The Lethal Cocktail: Statement from Bishop Kirk S. Smith of Arizona

Posted Jul 8, 2016

It has often been pointed out that Americans are confronted with a toxic cocktail. It is a deadly mix of poverty, racism, and guns. Its effects are deadly.

In the last three days, we as a nation have drunk deeply from this deadly brew. At least seven more people are dead, two innocent black men and five innocent policemen. Confronted with this violence, it is hard not to resort to clichés or to mouth phrases about keeping everyone in our prayers. Of course we should do that, but we also have to do more to address those three deadly ingredients in our nation and in our churches.

Yesterday as I was drafting this, before the tragedy in Dallas, I wrote about the first two shootings. I was moved by this Facebook post from one of our own clergy, The Rev. Erika von Haaren, who is married to an African-American man. I share it with her permission:

I don’t know what to do. To say enough but saying anything is just meaningless now. To say too much but not wanting to alienate those who don’t have a personal experience of these things and therefore think I’m no longer trustworthy in my preaching. But there’s a groaning scream inside me that’s just aching to get out but if it does, it may never stop. Because my impotence and fear and shame and grief are so immense, because my empathy fatigue is beyond what I knew it could be, because I genuinely believe people are doing the best they can, but this is not good enough. Not remotely. When a black man moves and that is reason enough to kill him, it’s not good enough. When our fear of black men is so heightened, even as people who are sworn to serve and protect, that our immediate response is to shoot, that’s not good enough. My life has to change. I need to do more to help people see others and themselves more wholly, to be willing to speak to the powers that be honestly but with compassion for their humanity as well, to keep saying in as many ways as I can: ‪#‎blacklivesmatter. And not just the black life that I married, and not just the black lives that emerged from my womb (whether they look it or not, they would have been slaves too, y’all.), but all the black lives. All the black lives matter. Jesus help me be more brave.

Support of #blacklivesmatter in no way means that we cannot also support our men and women in blue who have an extremely difficult and dangerous job as we saw last night in Dallas. There are very few bad cops! But we have got to face up to the fact that last year more than 100 black men were killed by police around the country. Our law enforcement officers only reflect the attitudes of the rest of us, and those attitudes get people killed for no reason.
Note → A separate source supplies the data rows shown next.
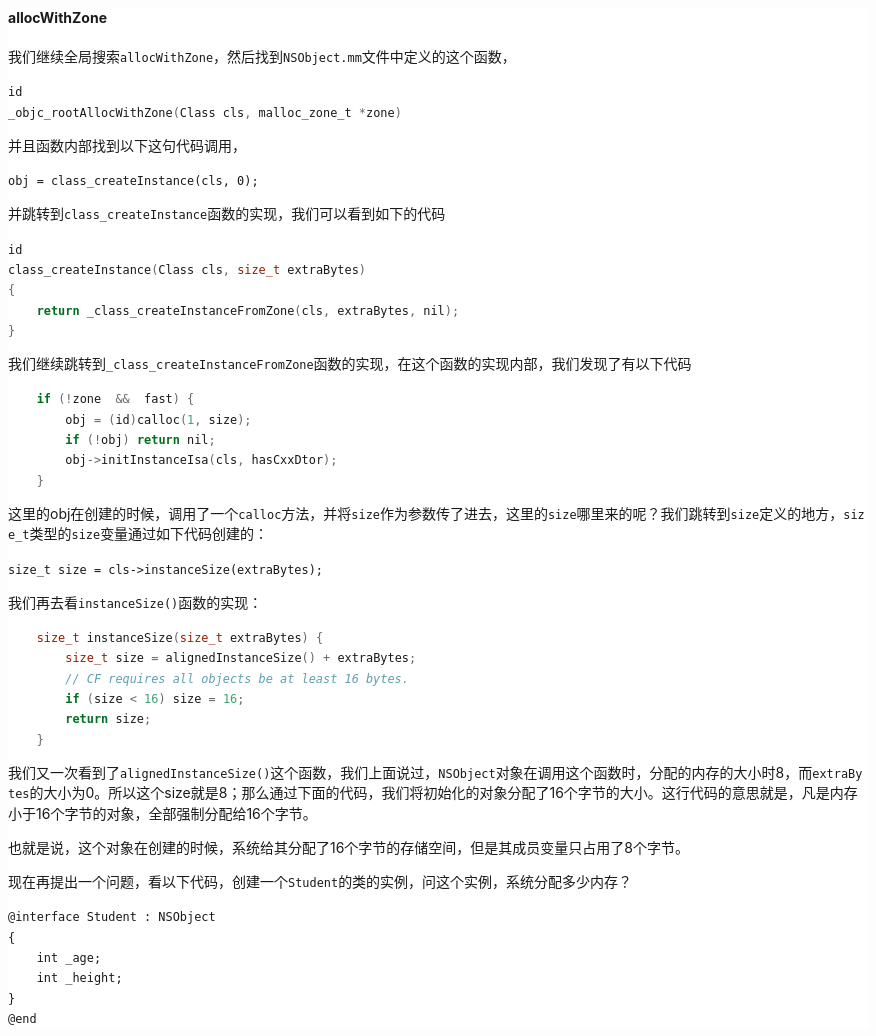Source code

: #### allocWithZone
我们继续全局搜索`allocWithZone`，然后找到`NSObject.mm`文件中定义的这个函数，
```c
id
_objc_rootAllocWithZone(Class cls, malloc_zone_t *zone)
```
并且函数内部找到以下这句代码调用，
```objc
obj = class_createInstance(cls, 0);
```
并跳转到`class_createInstance`函数的实现，我们可以看到如下的代码
```c
id 
class_createInstance(Class cls, size_t extraBytes)
{
    return _class_createInstanceFromZone(cls, extraBytes, nil);
}
```
我们继续跳转到`_class_createInstanceFromZone`函数的实现，在这个函数的实现内部，我们发现了有以下代码
```c
    if (!zone  &&  fast) {
        obj = (id)calloc(1, size);
        if (!obj) return nil;
        obj->initInstanceIsa(cls, hasCxxDtor);
    } 
```
这里的obj在创建的时候，调用了一个`calloc`方法，并将`size`作为参数传了进去，这里的`size`哪里来的呢？我们跳转到`size`定义的地方，`size_t`类型的`size`变量通过如下代码创建的：
```objc
size_t size = cls->instanceSize(extraBytes);
```
我们再去看`instanceSize()`函数的实现：
```c
    size_t instanceSize(size_t extraBytes) {
        size_t size = alignedInstanceSize() + extraBytes;
        // CF requires all objects be at least 16 bytes.
        if (size < 16) size = 16;
        return size;
    }
```
我们又一次看到了`alignedInstanceSize()`这个函数，我们上面说过，`NSObject`对象在调用这个函数时，分配的内存的大小时8，而`extraBytes`的大小为0。所以这个size就是8；那么通过下面的代码，我们将初始化的对象分配了16个字节的大小。这行代码的意思就是，凡是内存小于16个字节的对象，全部强制分配给16个字节。

也就是说，这个对象在创建的时候，系统给其分配了16个字节的存储空间，但是其成员变量只占用了8个字节。

现在再提出一个问题，看以下代码，创建一个`Student`的类的实例，问这个实例，系统分配多少内存？
```objc
@interface Student : NSObject 
{
    int _age;
    int _height;
}
@end
```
So what can we do? Continue witnessing for full inclusion of all people in our country and in our church. We in the church are ideally positioned to lead the efforts against racism, but we must be ever vigilant that we don’t fall into old patterns and habits ourselves. Sunday morning is still the most segregated time in America. We in the church must still admit to our own deeply ingrained racism.

We must continue to hold our local legislators responsible to take steps to address not only racism but also poverty. Yesterday, when all this was going on, you might have missed another disturbing headline. According to the Arizona Republic, Arizona is now the “cruelest state” in the Union when it comes to the treatment of poor people. It is harder for the poor, especially children, to get help here than in any other place. We as Arizona Christians should be ashamed of ourselves. At times, our citizens of both political parties have stood up to a handful of lawmakers who have made it clear that they don’t care, but we have to do better. As local churches, we can work to pick up the slack, but we can’t let our legislators off the hook either. With a $9 billion surplus, our state can well afford to be compassionate. After looking at the facts, E.J. Montini writes:

This all comes at a time when the state is attempting to rebrand itself, a time when the Arizona Commerce Authority hired the branding consultant $250,000 to sell the state to those who might consider relocating here, particularly new businesses.

“We’re really not appropriately advertising ourselves,” the governor’s spokesman Daniel Scarpinato told a reporter. “It’s going to be a new approach to how we market the state on all the platforms where we’re spending millions of dollars.”

None of it on our most needy brothers and sisters, apparently. Which gives us some bragging rights and a potential new slogan:

Arizona: Of all the pitiless, cold-hearted states in the land…we’re No. 1.

And let’s not forget the last part of that lethal cocktail–gun violence. I have written about this before, and urge you to take the steps outlined by Bishop’s Against Gun Violence. You saw the pictures from Texas. What kind of a society permits people to be walking around in political gatherings caring semi-automatic weapons?

We as Americans have a bad addiction to a deadly cocktail. It threatens to destroy our country and our families. It’s time to kick the habit.